[Begin Data for the task]

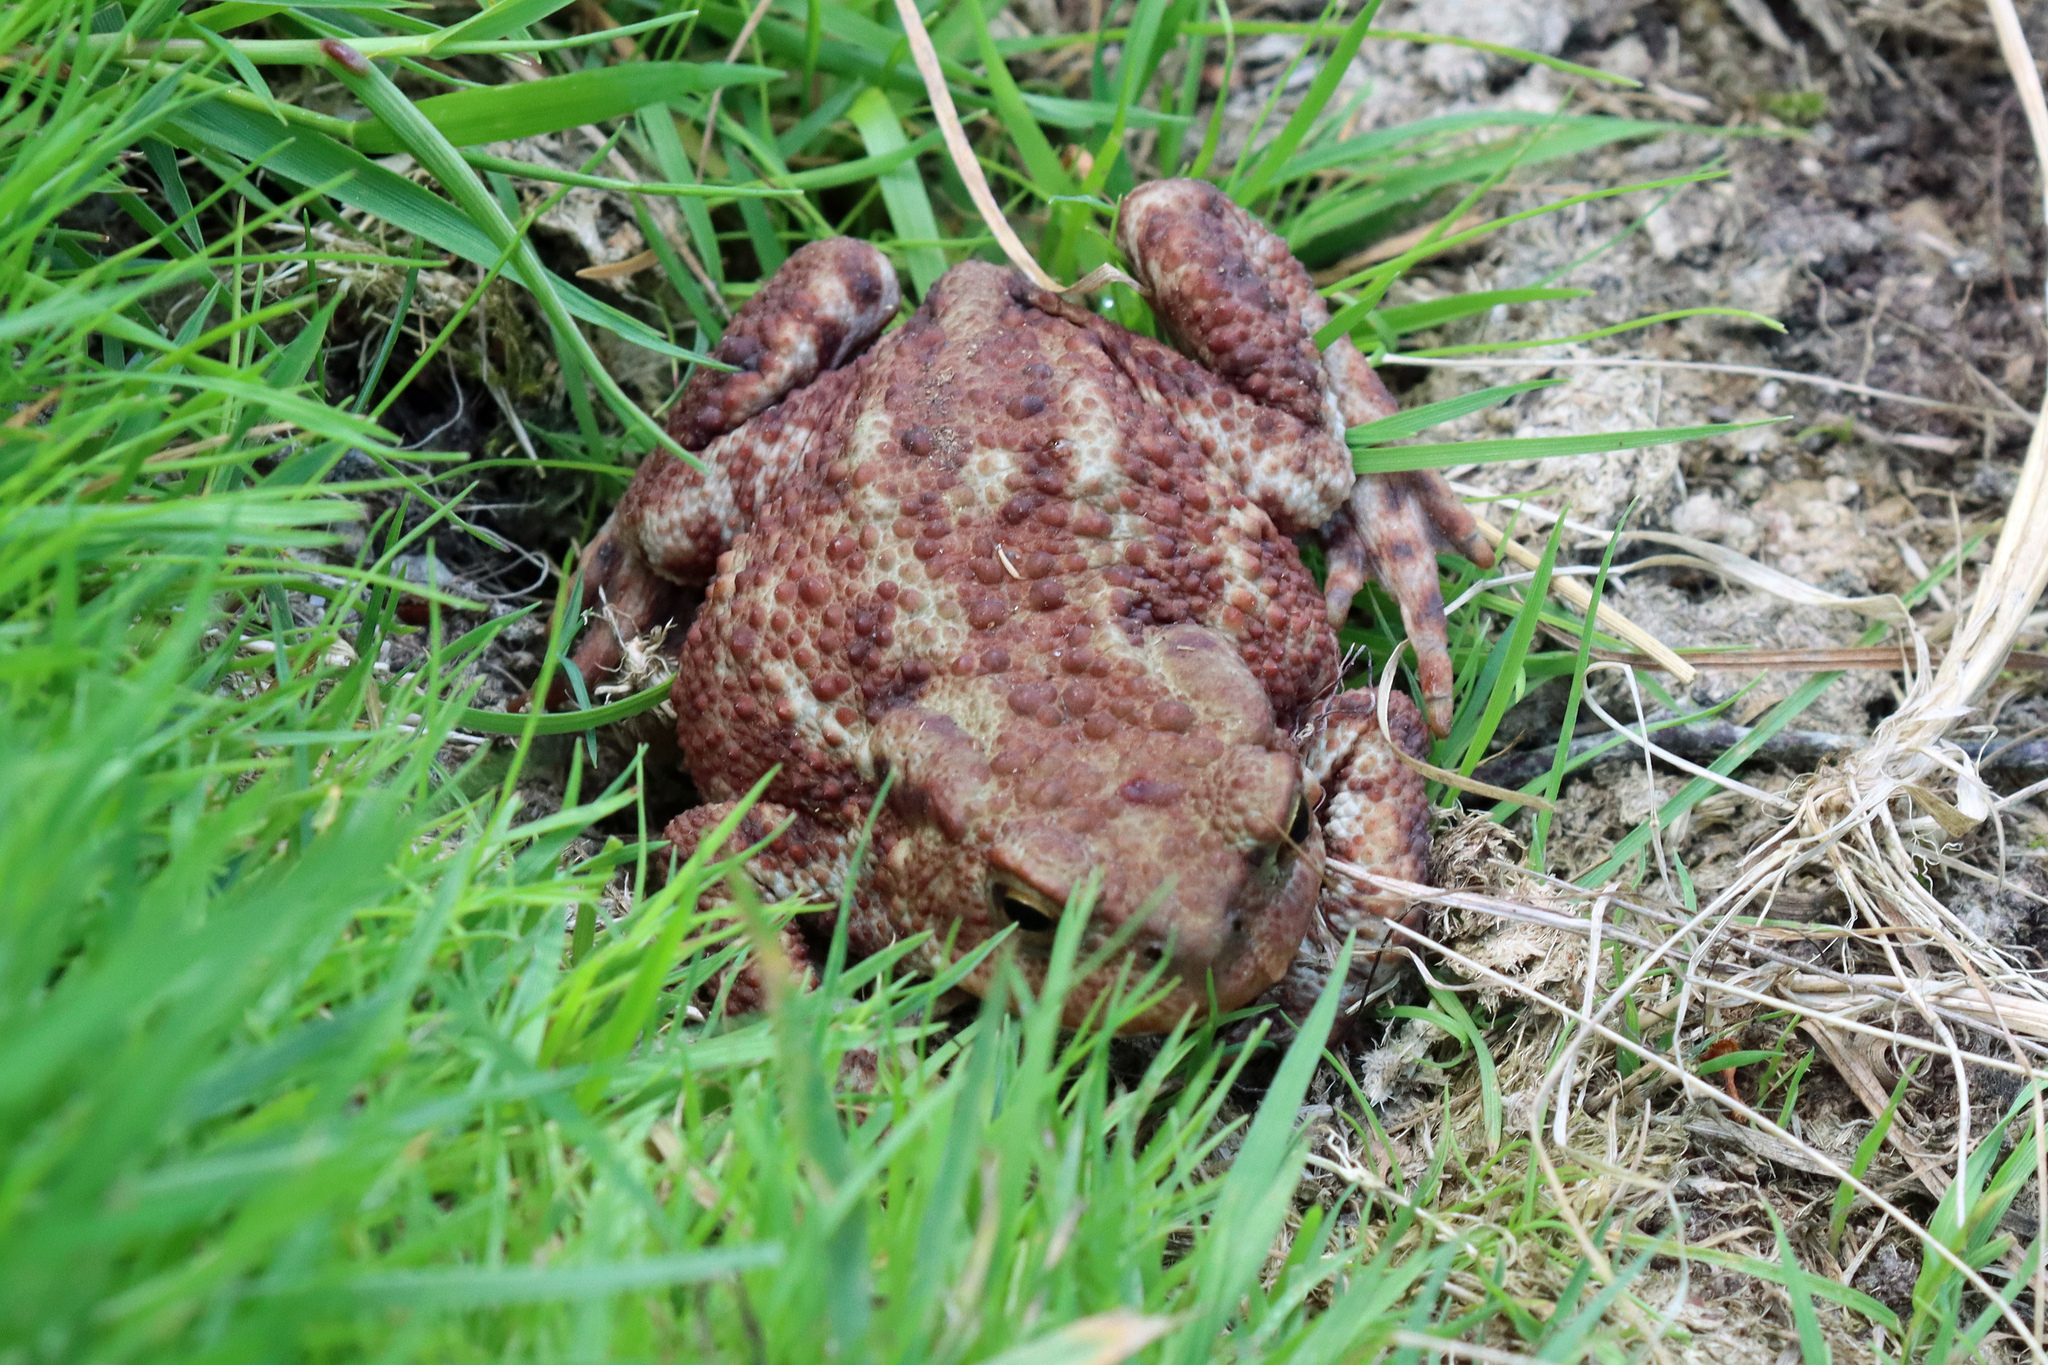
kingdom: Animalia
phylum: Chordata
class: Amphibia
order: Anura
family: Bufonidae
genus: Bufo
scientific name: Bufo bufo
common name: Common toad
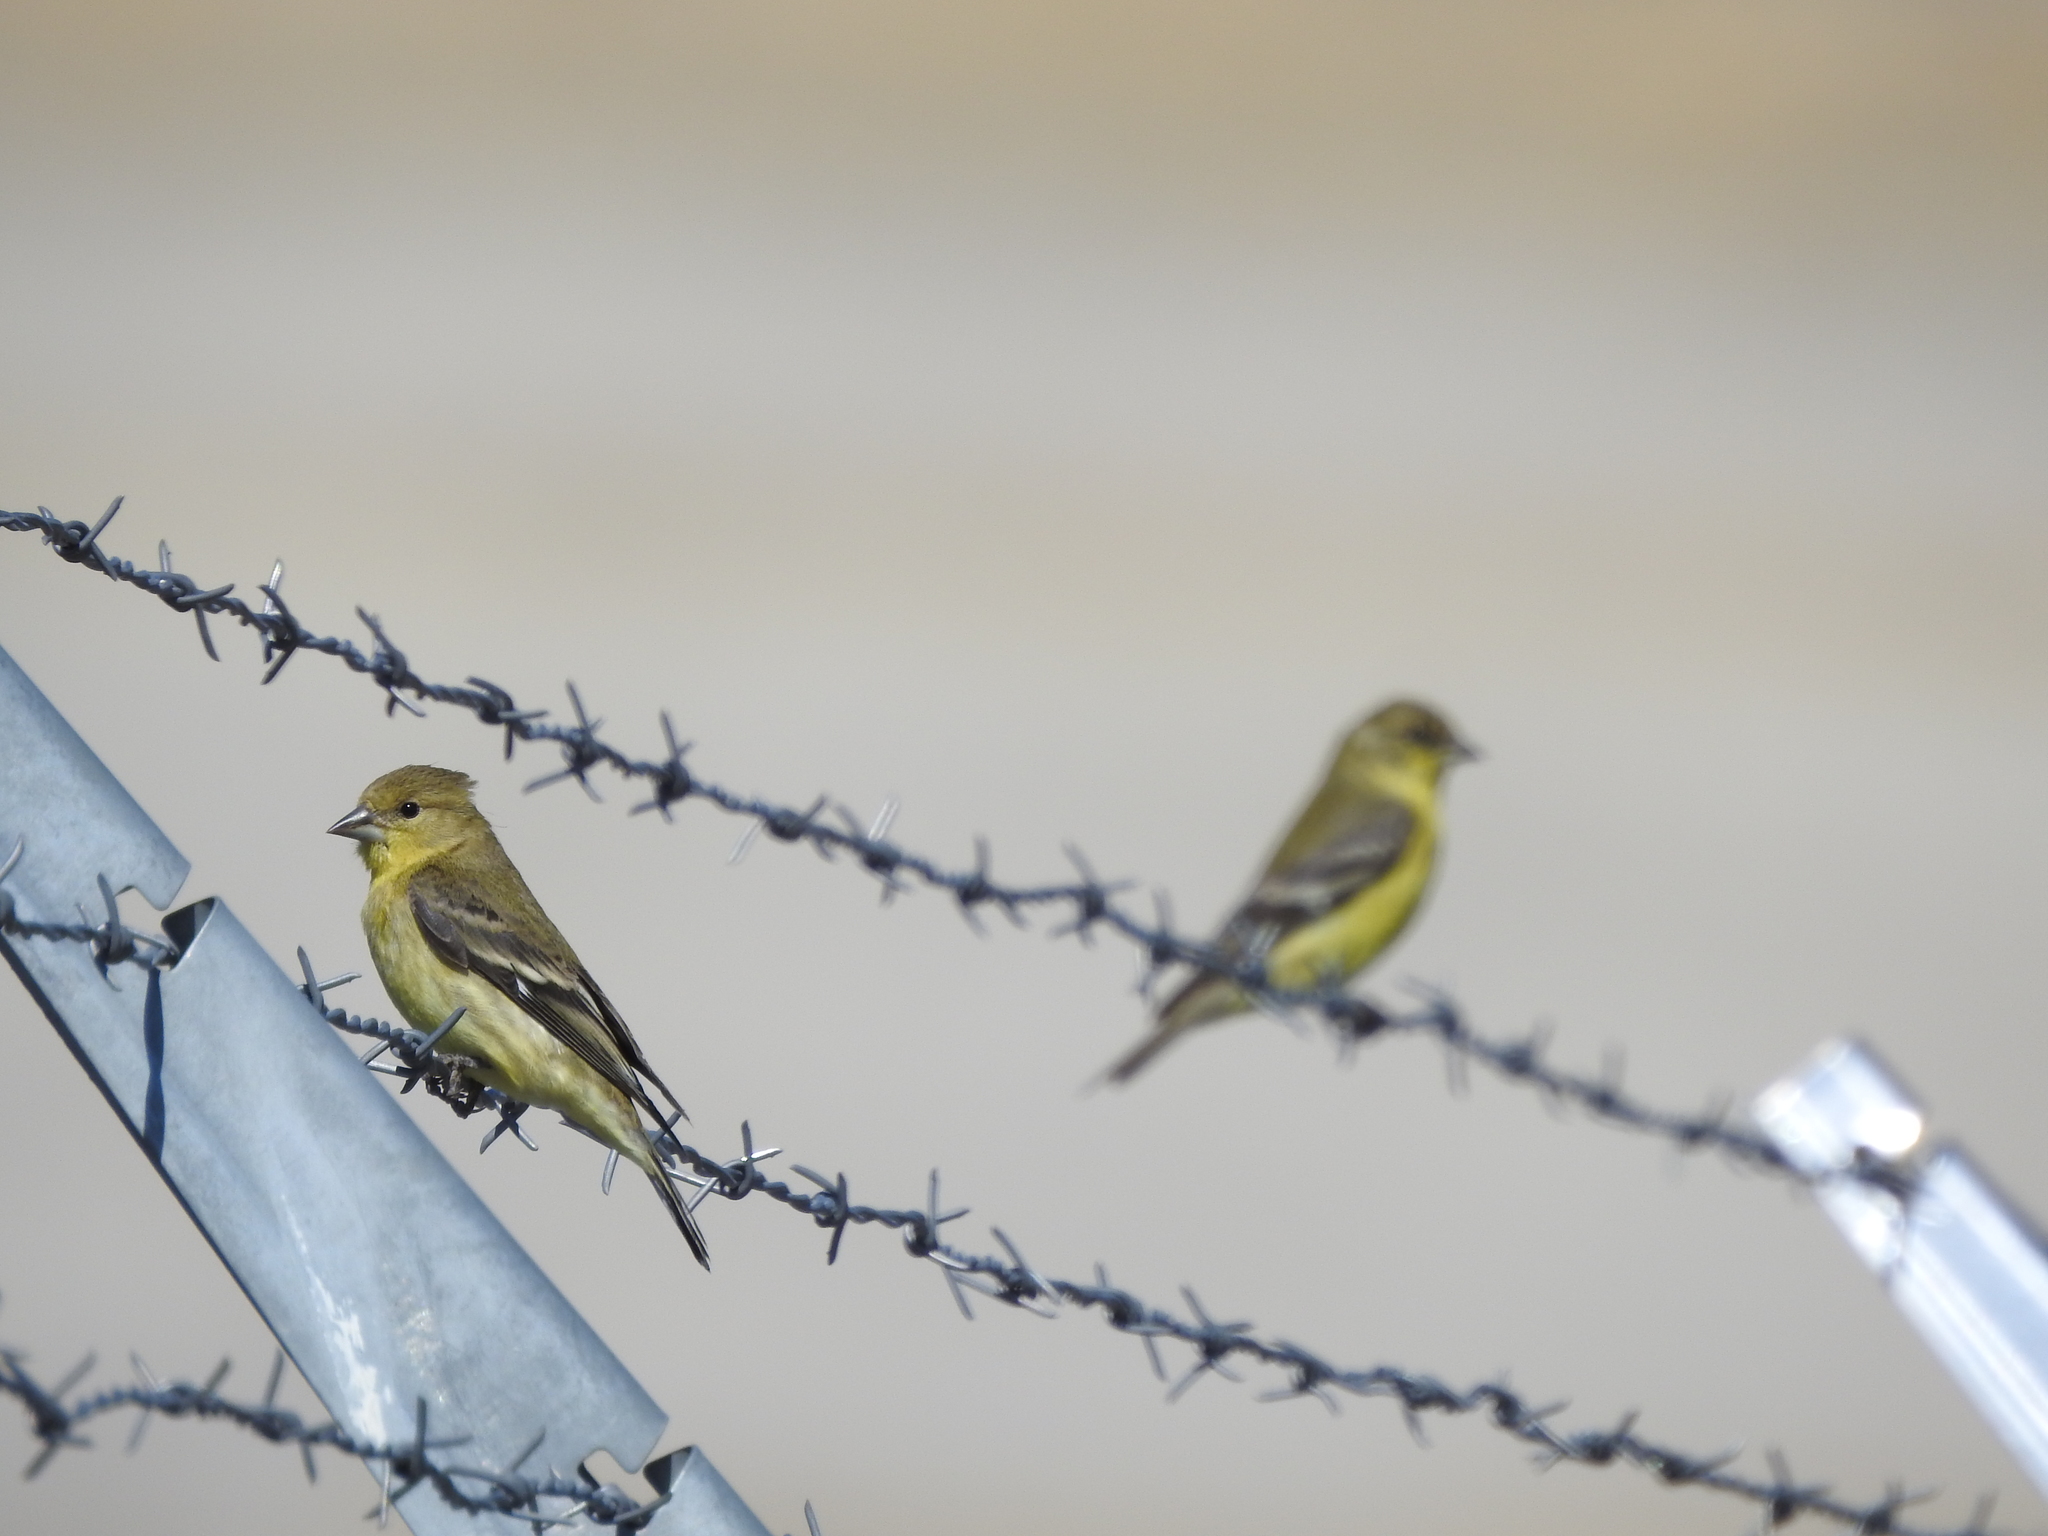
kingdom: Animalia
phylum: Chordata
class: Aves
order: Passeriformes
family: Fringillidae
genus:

[End Data for the task]

# Stated problem
Begin at the line that has "scientific name: Bufo bufo" and stop at the end of the records. Write those lines out again with "common name" switched to "vernacular name", leaving everything else unchanged and the pictures out.

# Result for this task
scientific name: Bufo bufo
vernacular name: Common toad
kingdom: Animalia
phylum: Chordata
class: Aves
order: Passeriformes
family: Fringillidae
genus:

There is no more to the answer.